9/10
Engaging and ambitious
11 August 2009
Warning: Spoilers
The Age of Stupid is an unashamedly polemic film. If you are looking for a documentary that disinterestedly unpicks the various scientific, social, economic and political debates surrounding climate change then you face disappointment. What the film does provide the audience is an ambitious venture into back casting. The film does not peer into the future but rather paints a bleak picture of a planet devastated by climate change by 2055 and then looks back through the eyes of the archivist (Pete Postlethwaite) in an effort to understand how our species had driven itself to near extinction.

The film uses a narrative device similar to Soderbergh's Traffic. Half a dozen separate stories draw out related themes of consumption, resource depletion and war and environmental degradation.

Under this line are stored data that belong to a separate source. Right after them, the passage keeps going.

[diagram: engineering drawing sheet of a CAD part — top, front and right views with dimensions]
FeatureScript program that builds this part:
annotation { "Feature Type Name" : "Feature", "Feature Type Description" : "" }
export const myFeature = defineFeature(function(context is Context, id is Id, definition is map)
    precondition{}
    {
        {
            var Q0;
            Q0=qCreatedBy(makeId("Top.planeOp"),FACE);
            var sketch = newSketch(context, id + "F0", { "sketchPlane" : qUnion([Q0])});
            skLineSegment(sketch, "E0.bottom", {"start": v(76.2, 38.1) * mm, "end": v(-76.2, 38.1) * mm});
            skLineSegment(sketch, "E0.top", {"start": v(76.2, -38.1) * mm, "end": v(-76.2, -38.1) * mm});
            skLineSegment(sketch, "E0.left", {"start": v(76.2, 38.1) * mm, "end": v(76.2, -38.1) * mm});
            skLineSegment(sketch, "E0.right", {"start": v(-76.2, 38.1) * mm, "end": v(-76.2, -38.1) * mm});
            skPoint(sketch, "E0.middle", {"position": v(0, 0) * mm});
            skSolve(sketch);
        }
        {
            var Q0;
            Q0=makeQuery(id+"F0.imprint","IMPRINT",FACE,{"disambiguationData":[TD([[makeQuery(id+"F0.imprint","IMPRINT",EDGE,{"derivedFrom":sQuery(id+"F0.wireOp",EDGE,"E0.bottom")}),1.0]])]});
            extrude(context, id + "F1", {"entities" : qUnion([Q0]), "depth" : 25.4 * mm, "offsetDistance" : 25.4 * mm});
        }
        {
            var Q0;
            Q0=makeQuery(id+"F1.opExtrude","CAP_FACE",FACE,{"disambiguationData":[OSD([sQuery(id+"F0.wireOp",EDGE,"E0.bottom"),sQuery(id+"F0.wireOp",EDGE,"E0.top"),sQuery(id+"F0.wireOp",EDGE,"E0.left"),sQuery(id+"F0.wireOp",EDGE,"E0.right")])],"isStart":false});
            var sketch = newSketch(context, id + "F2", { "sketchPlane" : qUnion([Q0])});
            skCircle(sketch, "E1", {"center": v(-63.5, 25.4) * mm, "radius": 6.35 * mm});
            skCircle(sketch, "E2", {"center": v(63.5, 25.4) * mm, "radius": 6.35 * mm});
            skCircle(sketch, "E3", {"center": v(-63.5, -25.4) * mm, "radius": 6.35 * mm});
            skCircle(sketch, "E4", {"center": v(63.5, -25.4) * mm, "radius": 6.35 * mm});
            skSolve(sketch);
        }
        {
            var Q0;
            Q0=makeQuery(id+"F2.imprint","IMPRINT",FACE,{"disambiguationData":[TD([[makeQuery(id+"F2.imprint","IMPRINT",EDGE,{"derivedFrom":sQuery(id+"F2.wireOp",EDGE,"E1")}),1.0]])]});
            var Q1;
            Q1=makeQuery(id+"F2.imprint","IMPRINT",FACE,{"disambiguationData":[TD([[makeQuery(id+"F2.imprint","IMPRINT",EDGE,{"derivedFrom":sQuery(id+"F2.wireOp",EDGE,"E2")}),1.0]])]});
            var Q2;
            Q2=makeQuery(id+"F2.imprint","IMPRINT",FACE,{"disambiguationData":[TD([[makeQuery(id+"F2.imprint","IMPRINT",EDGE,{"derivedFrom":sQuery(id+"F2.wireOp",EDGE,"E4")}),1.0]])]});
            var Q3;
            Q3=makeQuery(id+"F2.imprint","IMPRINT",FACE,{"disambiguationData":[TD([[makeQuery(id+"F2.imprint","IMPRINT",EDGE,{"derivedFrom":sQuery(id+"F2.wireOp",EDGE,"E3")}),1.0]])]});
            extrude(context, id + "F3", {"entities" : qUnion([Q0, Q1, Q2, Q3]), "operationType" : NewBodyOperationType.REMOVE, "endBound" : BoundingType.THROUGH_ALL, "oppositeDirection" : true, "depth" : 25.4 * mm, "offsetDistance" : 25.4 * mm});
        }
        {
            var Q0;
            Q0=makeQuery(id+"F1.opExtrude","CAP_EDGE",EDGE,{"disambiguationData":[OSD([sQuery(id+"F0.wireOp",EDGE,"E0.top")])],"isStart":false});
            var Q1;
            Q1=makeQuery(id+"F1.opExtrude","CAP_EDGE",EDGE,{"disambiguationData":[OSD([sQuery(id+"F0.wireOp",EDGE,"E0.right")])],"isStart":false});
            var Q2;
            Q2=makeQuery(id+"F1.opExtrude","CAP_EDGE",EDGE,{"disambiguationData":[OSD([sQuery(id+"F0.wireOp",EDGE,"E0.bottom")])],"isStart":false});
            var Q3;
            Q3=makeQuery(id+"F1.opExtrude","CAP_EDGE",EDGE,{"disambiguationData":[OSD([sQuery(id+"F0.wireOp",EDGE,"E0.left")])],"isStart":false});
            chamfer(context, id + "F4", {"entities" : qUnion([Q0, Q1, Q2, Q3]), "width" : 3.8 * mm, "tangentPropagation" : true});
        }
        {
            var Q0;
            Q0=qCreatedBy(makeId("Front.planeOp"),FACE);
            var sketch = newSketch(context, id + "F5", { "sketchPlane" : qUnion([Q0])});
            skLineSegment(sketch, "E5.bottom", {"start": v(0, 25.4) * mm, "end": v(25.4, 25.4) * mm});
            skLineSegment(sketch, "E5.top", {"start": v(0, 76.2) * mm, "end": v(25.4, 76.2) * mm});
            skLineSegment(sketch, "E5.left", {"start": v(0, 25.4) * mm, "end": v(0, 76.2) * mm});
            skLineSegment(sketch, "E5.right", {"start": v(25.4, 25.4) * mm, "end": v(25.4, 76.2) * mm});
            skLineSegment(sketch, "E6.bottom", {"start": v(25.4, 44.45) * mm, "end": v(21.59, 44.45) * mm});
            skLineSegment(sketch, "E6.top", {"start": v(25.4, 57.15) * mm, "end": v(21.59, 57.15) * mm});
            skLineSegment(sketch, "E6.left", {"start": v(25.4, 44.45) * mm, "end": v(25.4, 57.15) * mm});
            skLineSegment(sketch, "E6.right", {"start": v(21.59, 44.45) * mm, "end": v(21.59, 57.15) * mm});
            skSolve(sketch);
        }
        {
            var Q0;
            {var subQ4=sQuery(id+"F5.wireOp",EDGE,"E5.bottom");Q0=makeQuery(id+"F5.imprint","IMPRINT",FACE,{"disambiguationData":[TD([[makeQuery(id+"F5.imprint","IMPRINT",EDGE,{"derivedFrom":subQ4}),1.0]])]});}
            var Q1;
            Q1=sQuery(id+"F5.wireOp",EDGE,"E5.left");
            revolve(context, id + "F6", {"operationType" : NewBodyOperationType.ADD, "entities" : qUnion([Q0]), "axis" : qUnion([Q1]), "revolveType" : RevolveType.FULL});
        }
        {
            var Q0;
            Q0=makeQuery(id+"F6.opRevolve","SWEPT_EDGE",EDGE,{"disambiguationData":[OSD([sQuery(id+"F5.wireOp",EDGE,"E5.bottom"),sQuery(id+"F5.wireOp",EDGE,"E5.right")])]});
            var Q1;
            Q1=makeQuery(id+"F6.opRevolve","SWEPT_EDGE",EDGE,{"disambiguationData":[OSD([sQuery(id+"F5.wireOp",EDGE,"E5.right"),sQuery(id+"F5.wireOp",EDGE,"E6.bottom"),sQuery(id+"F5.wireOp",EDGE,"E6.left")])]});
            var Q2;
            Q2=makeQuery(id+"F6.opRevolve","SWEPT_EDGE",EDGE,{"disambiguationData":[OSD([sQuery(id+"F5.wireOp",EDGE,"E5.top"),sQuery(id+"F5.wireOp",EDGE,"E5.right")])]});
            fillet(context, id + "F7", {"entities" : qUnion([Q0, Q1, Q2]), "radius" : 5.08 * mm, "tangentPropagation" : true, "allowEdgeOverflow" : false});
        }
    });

The technique provides an engaging human perspective on both the causes and impacts of anthropogenic climate change. These stories are interspersed with several beautifully crafted animations that drive home the films central point, that ever expanding economic growth on a planet of finite resources is unsustainable.

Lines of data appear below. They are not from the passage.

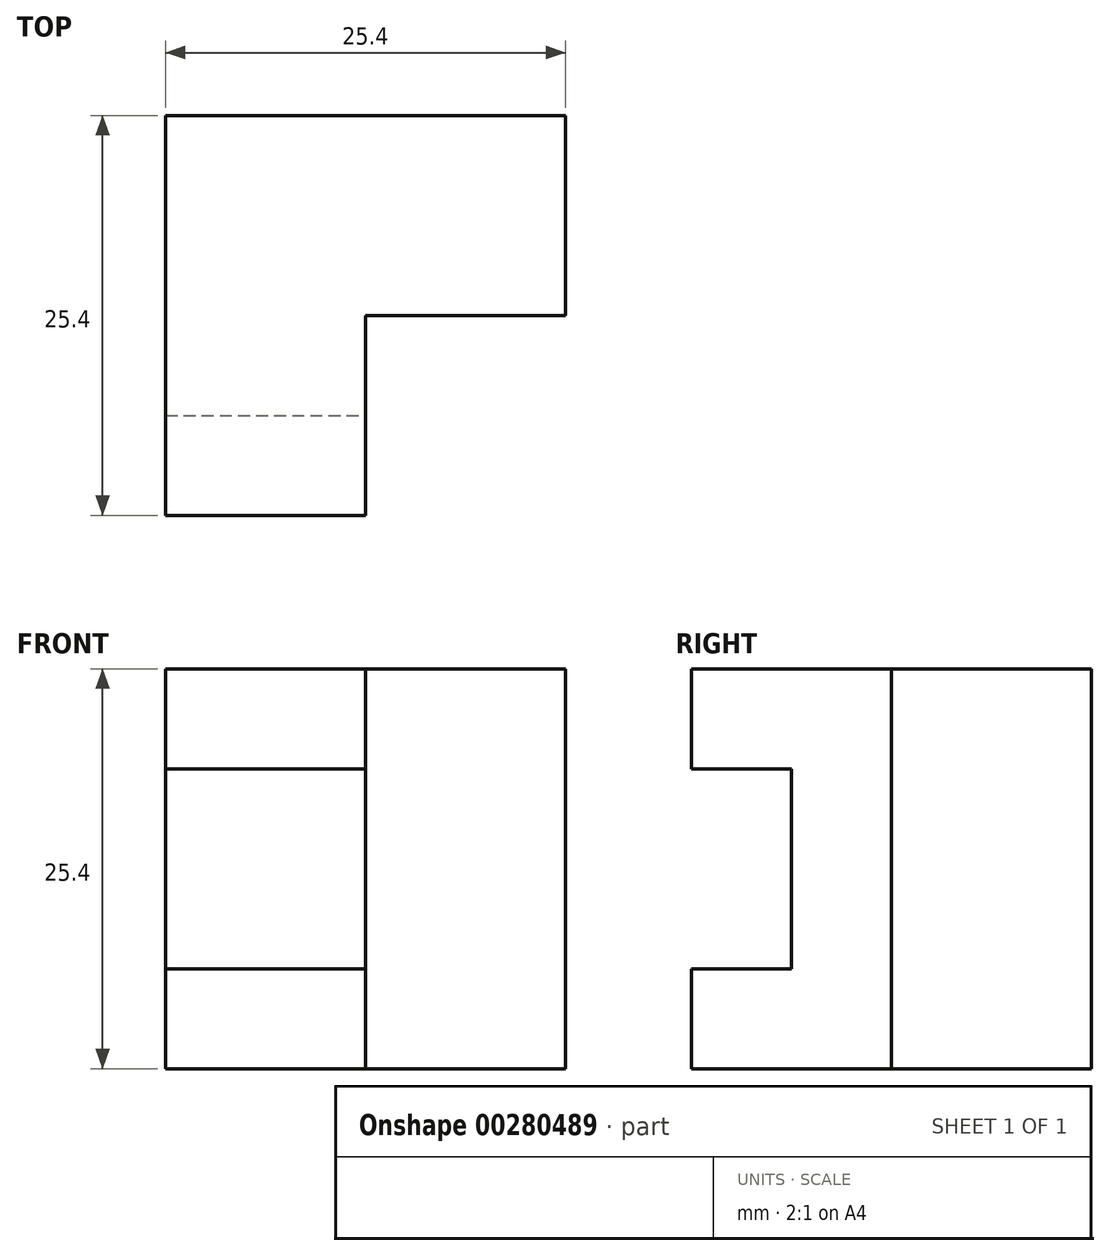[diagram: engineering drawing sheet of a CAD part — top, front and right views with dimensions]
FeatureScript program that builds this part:
annotation { "Feature Type Name" : "Feature", "Feature Type Description" : "" }
export const myFeature = defineFeature(function(context is Context, id is Id, definition is map)
    precondition{}
    {
        {
            var Q0;
            Q0=qCreatedBy(makeId("Front.planeOp"),FACE);
            var sketch = newSketch(context, id + "F0", { "sketchPlane" : qUnion([Q0])});
            skLineSegment(sketch, "E0.bottom", {"start": v(0, 0) * mm, "end": v(12.7, 0) * mm});
            skLineSegment(sketch, "E0.top", {"start": v(0, 25.4) * mm, "end": v(12.7, 25.4) * mm});
            skLineSegment(sketch, "E0.left", {"start": v(0, 0) * mm, "end": v(0, 25.4) * mm});
            skLineSegment(sketch, "E0.right", {"start": v(12.7, 0) * mm, "end": v(12.7, 25.4) * mm});
            skSolve(sketch);
        }
        {
            var Q0;
            Q0 = qSketchRegion(id + "F0", true);
            extrude(context, id + "F1", {"entities" : qUnion([Q0]), "oppositeDirection" : true, "depth" : 25.4 * mm});
        }
        {
            var Q0;
            Q0=makeQuery(id+"F1.opExtrude","CAP_FACE",FACE,{"disambiguationData":[OSD([sQuery(id+"F0.wireOp",EDGE,"E0.bottom"),sQuery(id+"F0.wireOp",EDGE,"E0.top"),sQuery(id+"F0.wireOp",EDGE,"E0.left"),sQuery(id+"F0.wireOp",EDGE,"E0.right")])],"isStart":true});
            var sketch = newSketch(context, id + "F2", { "sketchPlane" : qUnion([Q0])});
            skSolve(sketch);
        }
        {
            var Q0;
            Q0=makeQuery(id+"F2.imprint","IMPRINT",FACE,{"disambiguationData":[TD([[makeQuery(id+"F2.imprint","IMPRINT",EDGE,{"derivedFrom":makeQuery(id+"F1.opExtrude","CAP_EDGE",EDGE,{"disambiguationData":[OSD([sQuery(id+"F0.wireOp",EDGE,"E0.bottom")])],"isStart":true})}),1.0]])]});
            var sketch = newSketch(context, id + "F3", { "sketchPlane" : qUnion([Q0])});
            skLineSegment(sketch, "E1.bottom", {"start": v(0, 19.05) * mm, "end": v(12.7, 19.05) * mm});
            skLineSegment(sketch, "E1.top", {"start": v(0, 6.35) * mm, "end": v(12.7, 6.35) * mm});
            skLineSegment(sketch, "E1.left", {"start": v(0, 19.05) * mm, "end": v(0, 6.35) * mm});
            skLineSegment(sketch, "E1.right", {"start": v(12.7, 19.05) * mm, "end": v(12.7, 6.35) * mm});
            skSolve(sketch);
        }
        {
            var Q0;
            Q0 = qSketchRegion(id + "F3", true);
            extrude(context, id + "F4", {"entities" : qUnion([Q0]), "operationType" : NewBodyOperationType.REMOVE, "oppositeDirection" : true, "depth" : 6.35 * mm});
        }
        {
            var Q0;
            Q0=makeQuery(id+"F1.opExtrude","SWEPT_FACE",FACE,{"disambiguationData":[OSD([sQuery(id+"F0.wireOp",EDGE,"E0.right")])]});
            var sketch = newSketch(context, id + "F5", { "sketchPlane" : qUnion([Q0])});
            skLineSegment(sketch, "E2.bottom", {"start": v(25.4, 25.4) * mm, "end": v(12.7, 25.4) * mm});
            skLineSegment(sketch, "E2.top", {"start": v(25.4, 0) * mm, "end": v(12.7, 0) * mm});
            skLineSegment(sketch, "E2.left", {"start": v(25.4, 25.4) * mm, "end": v(25.4, 0) * mm});
            skLineSegment(sketch, "E2.right", {"start": v(12.7, 25.4) * mm, "end": v(12.7, 0) * mm});
            skSolve(sketch);
        }
        {
            var Q0;
            Q0 = qSketchRegion(id + "F5", true);
            extrude(context, id + "F6", {"entities" : qUnion([Q0]), "operationType" : NewBodyOperationType.ADD, "depth" : 12.7 * mm});
        }
    });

Taken as a whole The Age of Stupid is a thought provoking and compelling look at what could happen without a sustained effort by governments and people in developed countries to challenge our current strategies for energy capture. While there are times when the film perhaps loses focus on its central message this would seem to be a consequence of its makers desire to convey such a weight and range of ideas and information. Possibly controversial and certainly ambitious but well worth watching.